Three mass points with masses of 5 g, 10 g and 15 g make up a mass point system. At time t0 = 0 s, all points are at rest in positions A1 = [10, 4, 6] cm, A2 = [-2, 4, -9] cm, A3 = [0, 0, 0] cm.

These mass points start to move because of external forces, whose resultant has value of 0,06 N and both direction and orientation of the x-axis. Find the location of the centre of mass of this mass point system at time t1 = 2 s.

  • List of known information

    m1 = 5 g mass of 1st mass point
    m2 = 10 g mass of 2nd mass point
    m3 = 15 g mass of 3rd mass point
    A1 = [10, 4, 6] cm starting position of 1st mass point
    A2 = [-2, 4, -9] cm starting position of 2nd mass point
    A3 = [0, 0, 0] cm starting position of 3rd mass point
    t0 = 0 s initial time
    v0 = 0 m·s−1 initial velocity of mass points
    t1 = 2 s final time
    F = 0,06 N resultant of forces with both direction and orientation of the x-axis
    rT(t1 ) = ? position of centre of mass at time t1
  • Analysis

    During the solving of the task, we first determine the initial position of the centre of mass T0 of the system. For all other calculations, the mass is concentrated at this centre and if we want to know how the external force affects the movement of the system, we will only need to find out the movement of the centre of mass T0.

  • Hint 1

    To find the final position of the centre of mass T1 after 2 seconds of movement, we first need to know its initial position T0. Do you know the relation for the location of the centre of mass of a mass point system? Use it.

  • Hint 2

    Now we make the system move because of the acting of constant force F in the direction of the x-axis. Will all of the coordinates of the centre of mass change T0 change?

  • Hint 3

    The movement of the whole system (and thus its centre of mass as well) is realised by the acting of a constant force F. What type of movement is this (in terms of the change in velocity)?

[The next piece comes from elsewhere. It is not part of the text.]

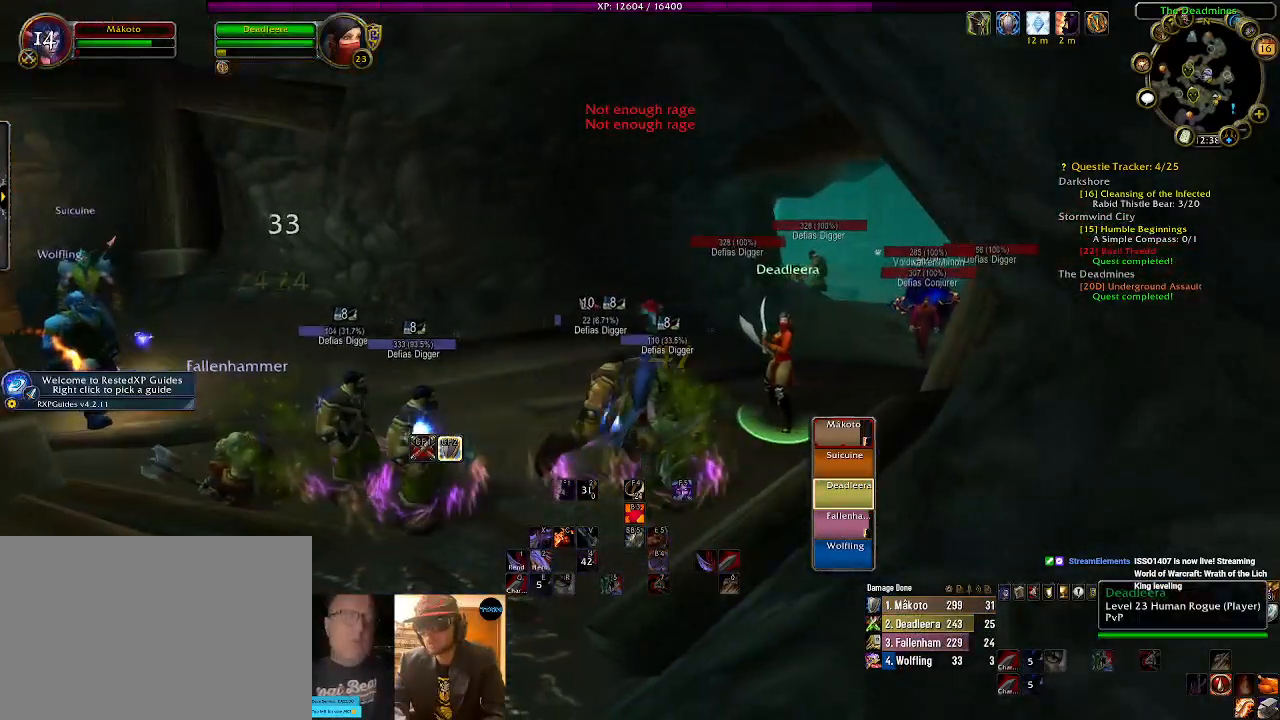
{"keys": ["s", "tab"], "mouse": ["right"], "events": [[184, "s", "down"], [384, "tab", "down"]]}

Newton’s second law will help you.

  • Hint 4

    The increase of the x coordinate of the centre of mass can be determined as displacement that the centre of mass travels during this type of motion in given time. Substitute numerical values and calculate the final position of the centre of mass.

  • Overall Solution

    First, we determine the initial coordinates of the centre of mass of the system. The relation for the centre of mass of a system of  n mass points is given as:

    \[\vec{r}_T\,=\,\frac{\sum_{i=1}^n{m_i\vec{r}_i}}{\sum_{i=1}^n{m_i}},\]

    where mi are the masses of individual mass points and ri are their position vectors. This applies for individual parts because the coordinates of the centre of mass is calculable by parts:

    \[x_T\,=\,\frac{\sum_{i=1}^n{m_ix_i}}{\sum_{i=1}^n{m_i}},\tag{1}\] \[y_T\,=\,\frac{\sum_{i=1}^n{m_iy_i}}{\sum_{i=1}^n{m_i}},\tag{2}\] \[z_T\,=\,\frac{\sum_{i=1}^n{m_iz_i}}{\sum_{i=1}^n{m_i}}.\tag{3}\]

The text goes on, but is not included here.